When We
Mourn The Passing Of Prince But Not 500 Migrants, We
Have To Ask: Have We Lost All Sense Of Perspective?
Could not one of those dead children among the five
hundred souls on the sinking Mediterranean boat
become a ‘superstar’?
By Robert Fisk
April 23,
2016 "Information
Clearing House"
- "The
Independent"-
Has
something gone adrift within the moral compass of
our ‘news’ reporting? In the past week, 64 Afghans
have been killed in the largest bomb to have
exploded in Kabul in 15 years. At least 340 were
wounded. The Taliban set off their explosives at
the very wall of the ‘elite’ security force – watch
out for that word ‘elite’ – which was supposed to
protect the capital. Whole families were
annihilated. No autopsies for them. Local
television showed an entire family – a mother and
father and three children blown to pieces in a
millisecond – while the city’s ambulance service
reported that its entire fleet (a miserable 15
vehicles) were mobilised for the rescue effort. One
ambulance was so packed with wounded that the back
doors came off their hinges.
But Prince
also died this week.
Now
Afghanistan is the country to which we and our EU
partners are happily returning refugees on the
grounds that Kabul and its surrounding provinces are
“safe”. It is, of course, a lie – as flagrant and
potentially as bloody as the infamous weapons of
mass destruction we claimed were in Iraq in 2003.

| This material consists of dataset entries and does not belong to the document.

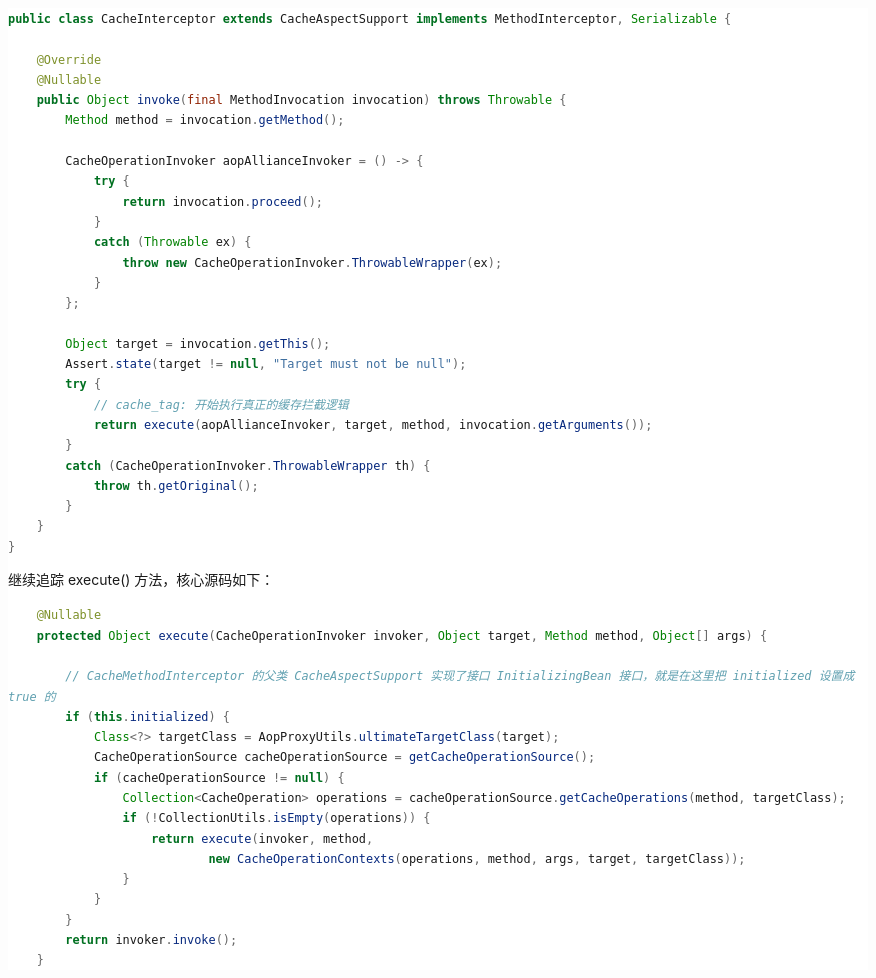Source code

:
 ```java
public class CacheInterceptor extends CacheAspectSupport implements MethodInterceptor, Serializable {

	@Override
	@Nullable
	public Object invoke(final MethodInvocation invocation) throws Throwable {
		Method method = invocation.getMethod();

		CacheOperationInvoker aopAllianceInvoker = () -> {
			try {
				return invocation.proceed();
			}
			catch (Throwable ex) {
				throw new CacheOperationInvoker.ThrowableWrapper(ex);
			}
		};

		Object target = invocation.getThis();
		Assert.state(target != null, "Target must not be null");
		try {
			// cache_tag: 开始执行真正的缓存拦截逻辑
			return execute(aopAllianceInvoker, target, method, invocation.getArguments());
		}
		catch (CacheOperationInvoker.ThrowableWrapper th) {
			throw th.getOriginal();
		}
	}
}

```

继续追踪 execute() 方法，核心源码如下：

```java
	@Nullable
	protected Object execute(CacheOperationInvoker invoker, Object target, Method method, Object[] args) {

		// CacheMethodInterceptor 的父类 CacheAspectSupport 实现了接口 InitializingBean 接口，就是在这里把 initialized 设置成 true 的
		if (this.initialized) {
			Class<?> targetClass = AopProxyUtils.ultimateTargetClass(target);
			CacheOperationSource cacheOperationSource = getCacheOperationSource();
			if (cacheOperationSource != null) {
				Collection<CacheOperation> operations = cacheOperationSource.getCacheOperations(method, targetClass);
				if (!CollectionUtils.isEmpty(operations)) {
					return execute(invoker, method,
							new CacheOperationContexts(operations, method, args, target, targetClass));
				}
			}
		}
		return invoker.invoke();
	}
```
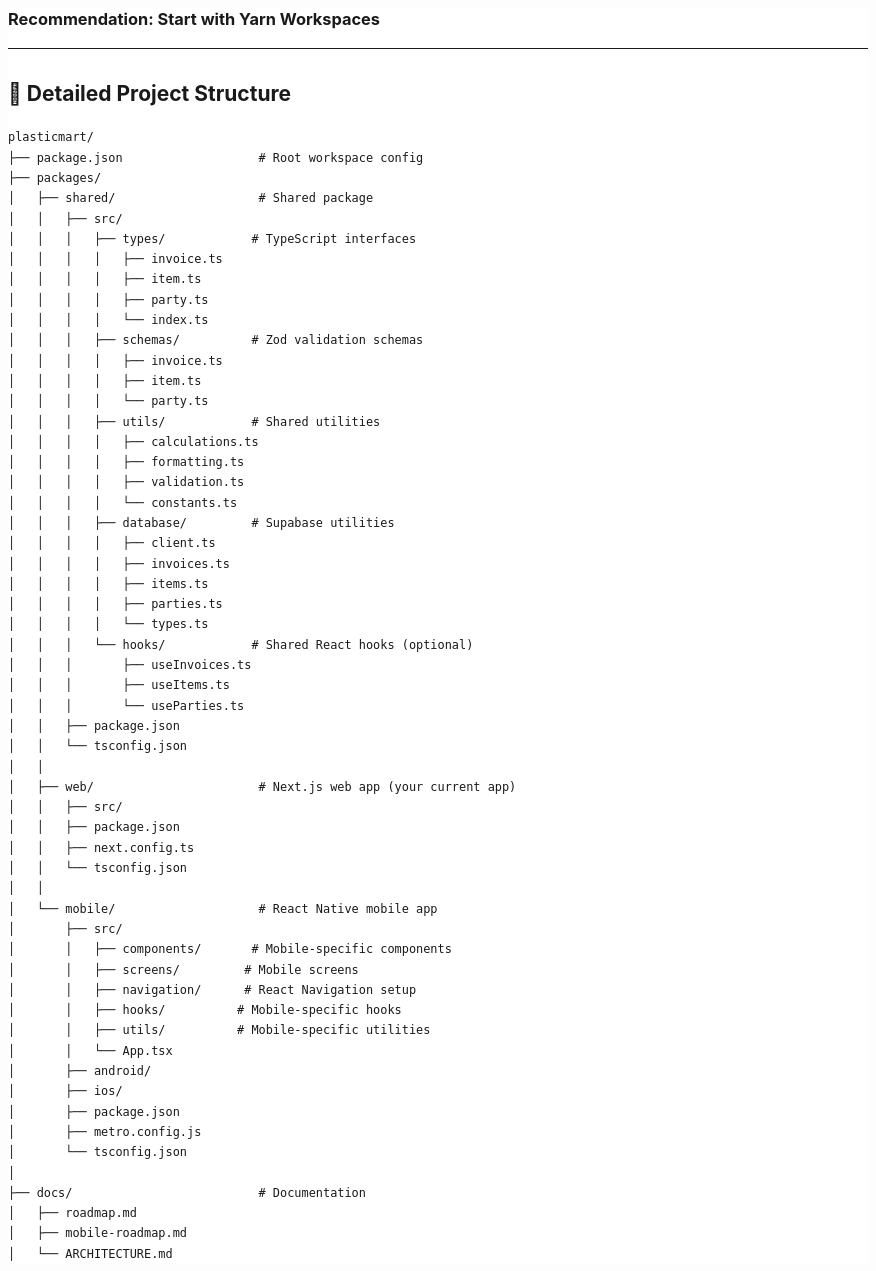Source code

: ### **Recommendation: Start with Yarn Workspaces**

---

## **📁 Detailed Project Structure**

```
plasticmart/
├── package.json                   # Root workspace config
├── packages/
│   ├── shared/                    # Shared package
│   │   ├── src/
│   │   │   ├── types/            # TypeScript interfaces
│   │   │   │   ├── invoice.ts
│   │   │   │   ├── item.ts
│   │   │   │   ├── party.ts
│   │   │   │   └── index.ts
│   │   │   ├── schemas/          # Zod validation schemas
│   │   │   │   ├── invoice.ts
│   │   │   │   ├── item.ts
│   │   │   │   └── party.ts
│   │   │   ├── utils/            # Shared utilities
│   │   │   │   ├── calculations.ts
│   │   │   │   ├── formatting.ts
│   │   │   │   ├── validation.ts
│   │   │   │   └── constants.ts
│   │   │   ├── database/         # Supabase utilities
│   │   │   │   ├── client.ts
│   │   │   │   ├── invoices.ts
│   │   │   │   ├── items.ts
│   │   │   │   ├── parties.ts
│   │   │   │   └── types.ts
│   │   │   └── hooks/            # Shared React hooks (optional)
│   │   │       ├── useInvoices.ts
│   │   │       ├── useItems.ts
│   │   │       └── useParties.ts
│   │   ├── package.json
│   │   └── tsconfig.json
│   │
│   ├── web/                       # Next.js web app (your current app)
│   │   ├── src/
│   │   ├── package.json
│   │   ├── next.config.ts
│   │   └── tsconfig.json
│   │
│   └── mobile/                    # React Native mobile app
│       ├── src/
│       │   ├── components/       # Mobile-specific components
│       │   ├── screens/         # Mobile screens
│       │   ├── navigation/      # React Navigation setup
│       │   ├── hooks/          # Mobile-specific hooks
│       │   ├── utils/          # Mobile-specific utilities
│       │   └── App.tsx
│       ├── android/
│       ├── ios/
│       ├── package.json
│       ├── metro.config.js
│       └── tsconfig.json
│
├── docs/                          # Documentation
│   ├── roadmap.md
│   ├── mobile-roadmap.md
│   └── ARCHITECTURE.md
```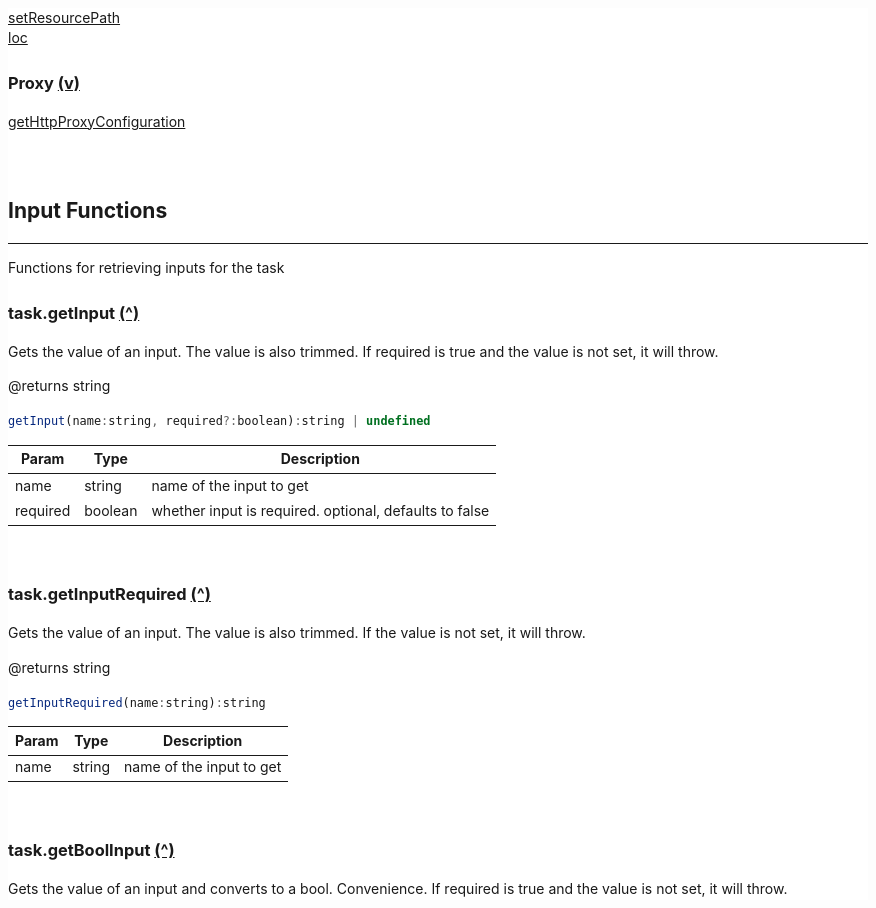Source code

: <a href="#tasksetResourcePath">setResourcePath</a> <br/>
<a href="#taskloc">loc</a> <br/>

### Proxy <a href="#Proxy">(v)</a>

<a href="#taskgetHttpProxyConfiguration">getHttpProxyConfiguration</a> <br/>

<br/>
<div id="InputFunctions">

## Input Functions

---

Functions for retrieving inputs for the task
<br/>
<div id="taskgetInput">

### task.getInput <a href="#index">(^)</a>
Gets the value of an input.  The value is also trimmed.
If required is true and the value is not set, it will throw.

@returns   string
```javascript
getInput(name:string, required?:boolean):string | undefined
```

Param | Type | Description
--- | --- | ---
name | string | name of the input to get
required | boolean | whether input is required.  optional, defaults to false

<br/>
<div id="taskgetInputRequired">

### task.getInputRequired <a href="#index">(^)</a>
Gets the value of an input.  The value is also trimmed.
If the value is not set, it will throw.

@returns   string
```javascript
getInputRequired(name:string):string
```

Param | Type | Description
--- | --- | ---
name | string | name of the input to get

<br/>
<div id="taskgetBoolInput">

### task.getBoolInput <a href="#index">(^)</a>
Gets the value of an input and converts to a bool.  Convenience.
If required is true and the value is not set, it will throw.
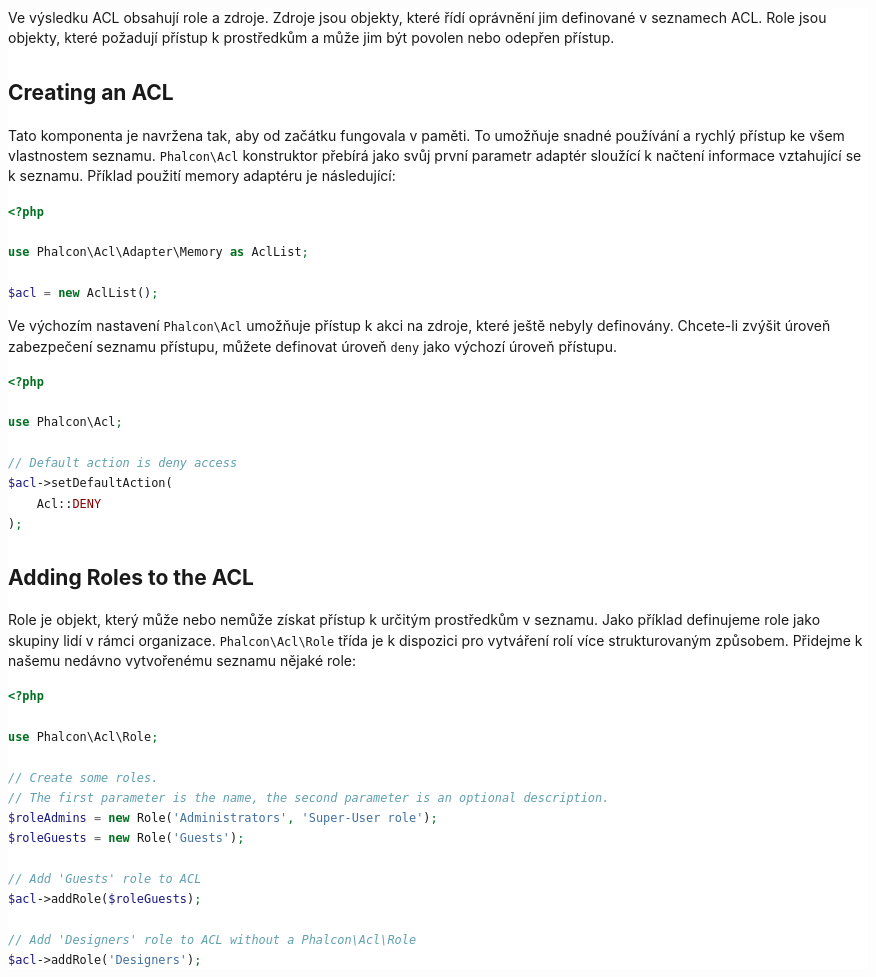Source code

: Ve výsledku ACL obsahují role a zdroje. Zdroje jsou objekty, které řídí oprávnění jim definované v seznamech ACL. Role jsou objekty, které požadují přístup k prostředkům a může jim být povolen nebo odepřen přístup.

<a name='setup'></a>

## Creating an ACL

Tato komponenta je navržena tak, aby od začátku fungovala v paměti. To umožňuje snadné používání a rychlý přístup ke všem vlastnostem seznamu. `Phalcon\Acl` konstruktor přebírá jako svůj první parametr adaptér sloužící k načtení informace vztahující se k seznamu. Příklad použití memory adaptéru je následující:

```php
<?php

use Phalcon\Acl\Adapter\Memory as AclList;

$acl = new AclList();
```

Ve výchozím nastavení `Phalcon\Acl` umožňuje přístup k akci na zdroje, které ještě nebyly definovány. Chcete-li zvýšit úroveň zabezpečení seznamu přístupu, můžete definovat úroveň `deny` jako výchozí úroveň přístupu.

```php
<?php

use Phalcon\Acl;

// Default action is deny access
$acl->setDefaultAction(
    Acl::DENY
);
```

<a name='adding-roles'></a>

## Adding Roles to the ACL

Role je objekt, který může nebo nemůže získat přístup k určitým prostředkům v seznamu. Jako příklad definujeme role jako skupiny lidí v rámci organizace. `Phalcon\Acl\Role` třída je k dispozici pro vytváření rolí více strukturovaným způsobem. Přidejme k našemu nedávno vytvořenému seznamu nějaké role:

```php
<?php

use Phalcon\Acl\Role;

// Create some roles.
// The first parameter is the name, the second parameter is an optional description.
$roleAdmins = new Role('Administrators', 'Super-User role');
$roleGuests = new Role('Guests');

// Add 'Guests' role to ACL
$acl->addRole($roleGuests);

// Add 'Designers' role to ACL without a Phalcon\Acl\Role
$acl->addRole('Designers');
```
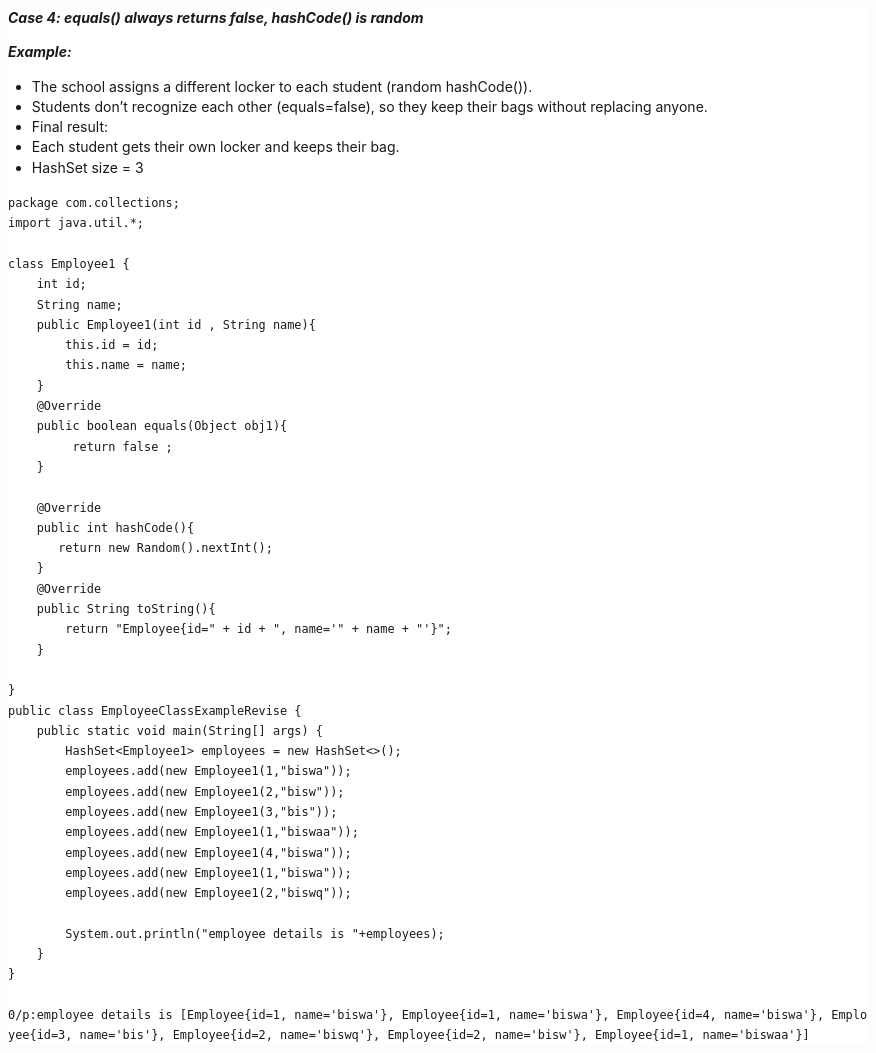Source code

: ***Case 4: equals() always returns false, hashCode() is random***

***Example:***

- The school assigns a different locker to each student (random hashCode()).
- Students don’t recognize each other (equals=false), so they keep their bags without replacing anyone.
- Final result:
- Each student gets their own locker and keeps their bag.
- HashSet size = 3

```
package com.collections;
import java.util.*;

class Employee1 {
    int id;
    String name;
    public Employee1(int id , String name){
        this.id = id;
        this.name = name;
    }
    @Override
    public boolean equals(Object obj1){
         return false ;
    }

    @Override
    public int hashCode(){
       return new Random().nextInt();
    }
    @Override
    public String toString(){
        return "Employee{id=" + id + ", name='" + name + "'}";
    }

}
public class EmployeeClassExampleRevise {
    public static void main(String[] args) {
        HashSet<Employee1> employees = new HashSet<>();
        employees.add(new Employee1(1,"biswa"));
        employees.add(new Employee1(2,"bisw"));
        employees.add(new Employee1(3,"bis"));
        employees.add(new Employee1(1,"biswaa"));
        employees.add(new Employee1(4,"biswa"));
        employees.add(new Employee1(1,"biswa"));
        employees.add(new Employee1(2,"biswq"));

        System.out.println("employee details is "+employees);
    }
}

0/p:employee details is [Employee{id=1, name='biswa'}, Employee{id=1, name='biswa'}, Employee{id=4, name='biswa'}, Employee{id=3, name='bis'}, Employee{id=2, name='biswq'}, Employee{id=2, name='bisw'}, Employee{id=1, name='biswaa'}]
```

By then, we had already promised the Afghans – in
2001 – that we wouldn’t let them down. We wouldn’t
forget them as we did after the Soviet war. A Blair
promise, of course, and thus worthless.
There was
another story on Afghan television last week, which
carried its own dark implications for the future. A
young man called Sabour was convicted of murdering
two American advisers and told the court that he had
absolutely no regrets. Afghan social media began to
fill with comments in support of the man. He was “a
real Afghan,” said one. “A true Afghan.” So much
for Afghanistan and its utterly corrupt government
and our continued claim that we support this bogus
administration and that our advisers are there to
produce, well, not ‘Jeffersonian democracy” – as the
Americans coyly admitted in 2003 – but at least
stability.
But Prince
also died this week.
Then there
was the latest Mediterranean catastrophe. Up to 500
refugees and migrants were believed to have drowned
after refugees from a small vessel sailing out of
Libya were transferred onto a larger boat on which
Egyptians, Ethiopians, Somalis and Sudanese were
traveling. The survivors were landed in Greece,
some having seen their families drown. But there
were no pictures of the sinking. No autopsies for
them, of course. No dead little Aylan Kurdis were
washed up on a soft beach for the cameras. They
simply drifted straight down to the depths of the
ocean to join the other thousands of skeletons who
never made it to Europe. Do not reflect that five
hundred lives is almost exactly one third the total
passenger deaths on the Titanic. Do not mention
that another million human beings are likely to
choose this Mediterranean passage now that we are
closing the straits between Greece and Turkey.
Because
Prince died this week.
No, I don’t
begrudge those who mourn this brilliant musician and
the social revolution he represented. The ‘Purple
Rain’ ‘superstar’ also had fans across the Middle
East. There are Arab Facebooks aplenty today
expressing their sorrow at his death. But I do
wonder if we are going too far. When network
television presenters are expressing their
condolences to the mayor of Minneapolis and the
Eiffel Tower has turned purple, there must surely
come a time when we ask ourselves if our sense of
priorities has not lost all perspective. Could not
one of those three dead children in Kabul have
become a ‘Prince’? Or the children among the five
hundred souls on the sinking Mediterranean boat?
Could not he or she have become a ‘superstar’? How
about a few presenters expressing their sorrow for
their deaths, too? The colour would be black
instead of purple, of course. The Eiffel Tower
lights would have to be switched off.
But this
will not happen. Because ‘Prince’ died this week.